Must take tobacco, and must wear a locke.

His thirsty dad drinkes in a wooden bowle,

But his sweet self is served in silver plate.

His hungry sire will scrape you twenty legges

For one good Christmas meal on new year’s day,

But his mawe must be capon cramm’d each day.’

Act III. Scene 2.

This does not look as if in those days ‘it snowed of meat and drink’ as a matter of course throughout the year!—The distinctions of dress, the badges of different professions, the very signs of the shops, which we have set aside for written inscriptions over the doors, were, as Mr. Lamb observes, a sort of visible language to the imagination, and hints for thought. Like the costume of different foreign nations, they had an immediate striking and picturesque effect, giving scope to the fancy. The surface of society was embossed with hieroglyphics, and poetry existed ‘in act and complement extern.’ The poetry of former times might be directly taken from real life, as our poetry is taken from the poetry of former times. Finally, the face of nature, which was the same glorious object then that it is now, was open to them; and coming first, they gathered her fairest flowers to live for ever in their verse:—the movements of the human heart were not hid from them, for they had the same passions as we, only less disguised, and less subject to controul.

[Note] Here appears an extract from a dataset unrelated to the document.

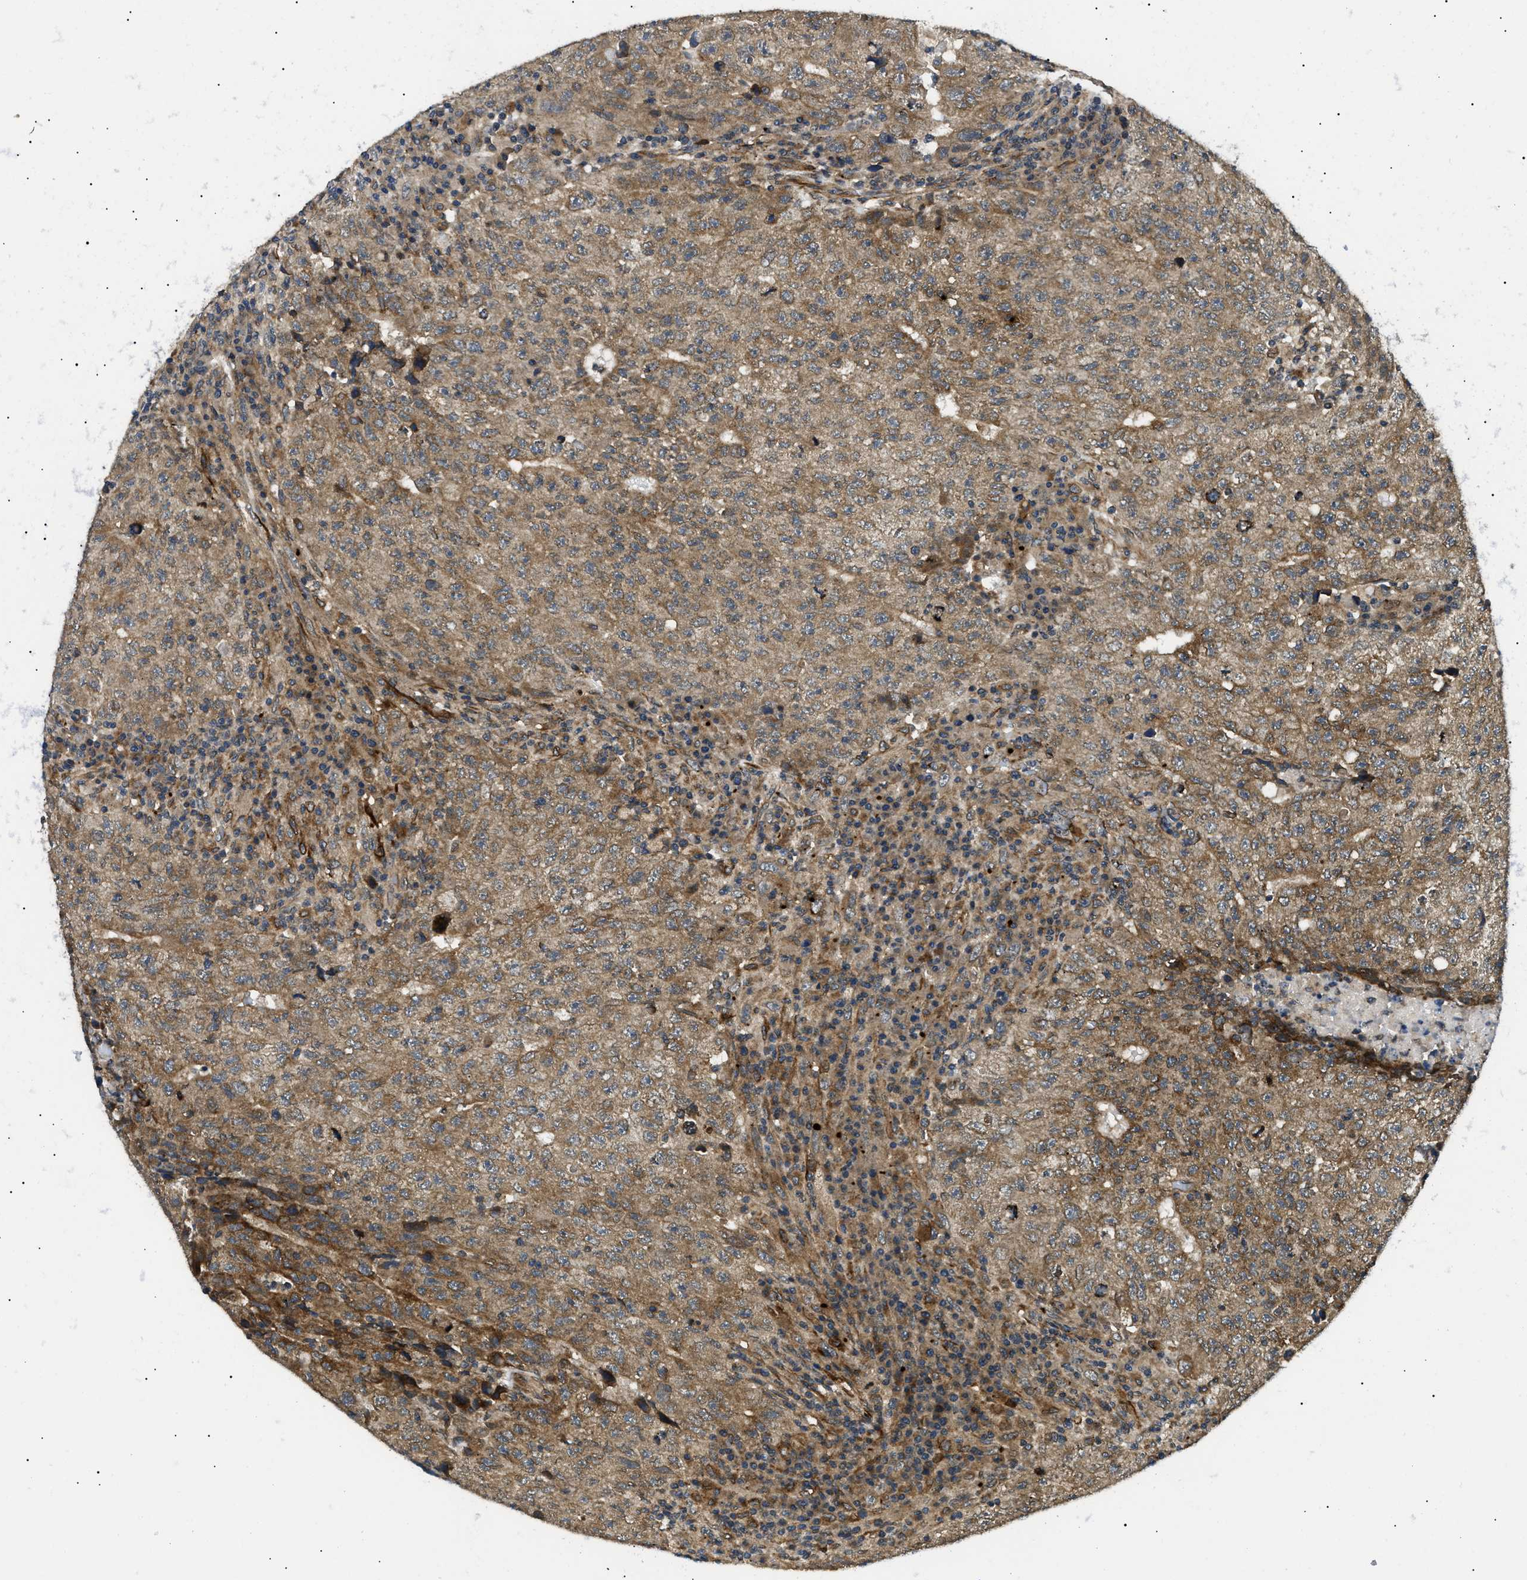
{"staining": {"intensity": "moderate", "quantity": ">75%", "location": "cytoplasmic/membranous"}, "tissue": "testis cancer", "cell_type": "Tumor cells", "image_type": "cancer", "snomed": [{"axis": "morphology", "description": "Necrosis, NOS"}, {"axis": "morphology", "description": "Carcinoma, Embryonal, NOS"}, {"axis": "topography", "description": "Testis"}], "caption": "Embryonal carcinoma (testis) tissue shows moderate cytoplasmic/membranous positivity in approximately >75% of tumor cells", "gene": "ATP6AP1", "patient": {"sex": "male", "age": 19}}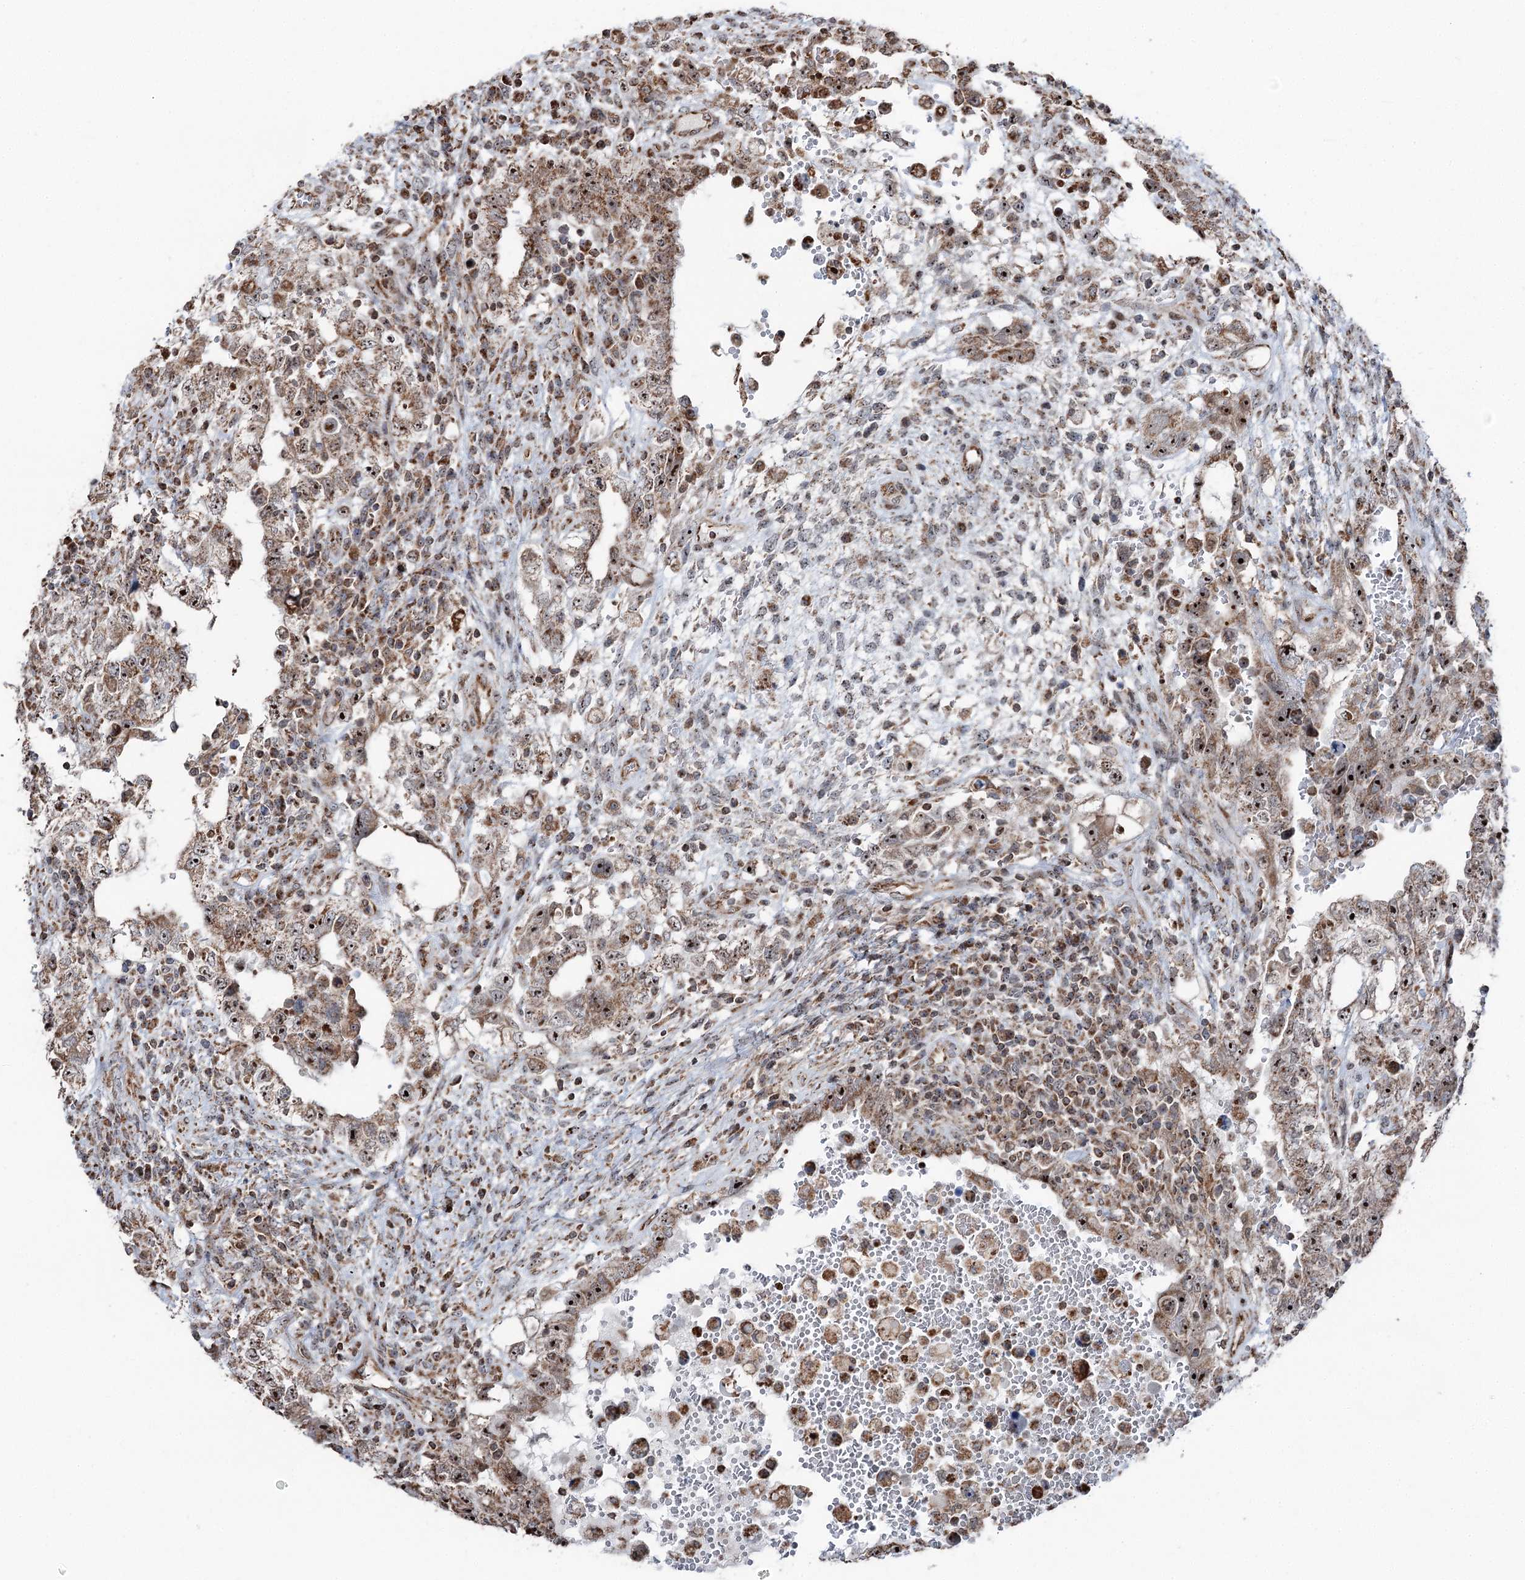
{"staining": {"intensity": "strong", "quantity": ">75%", "location": "cytoplasmic/membranous,nuclear"}, "tissue": "testis cancer", "cell_type": "Tumor cells", "image_type": "cancer", "snomed": [{"axis": "morphology", "description": "Carcinoma, Embryonal, NOS"}, {"axis": "topography", "description": "Testis"}], "caption": "Immunohistochemistry of embryonal carcinoma (testis) exhibits high levels of strong cytoplasmic/membranous and nuclear positivity in approximately >75% of tumor cells.", "gene": "STEEP1", "patient": {"sex": "male", "age": 26}}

Deckar has given an admirable description of a mad-house in one of his plays. But it might be perhaps objected, that it was only a literal account taken from Bedlam at that time: and it might be answered, that the old poets took the same method of describing the passions and fancies of men whom they met at large, which forms the point of communion between us: for the title of the old play, ‘A Mad World, my Masters,’ is hardly yet obsolete; and we are pretty much the same Bedlam still, perhaps a little better managed, like the real one, and with more care and humanity shewn to the patients!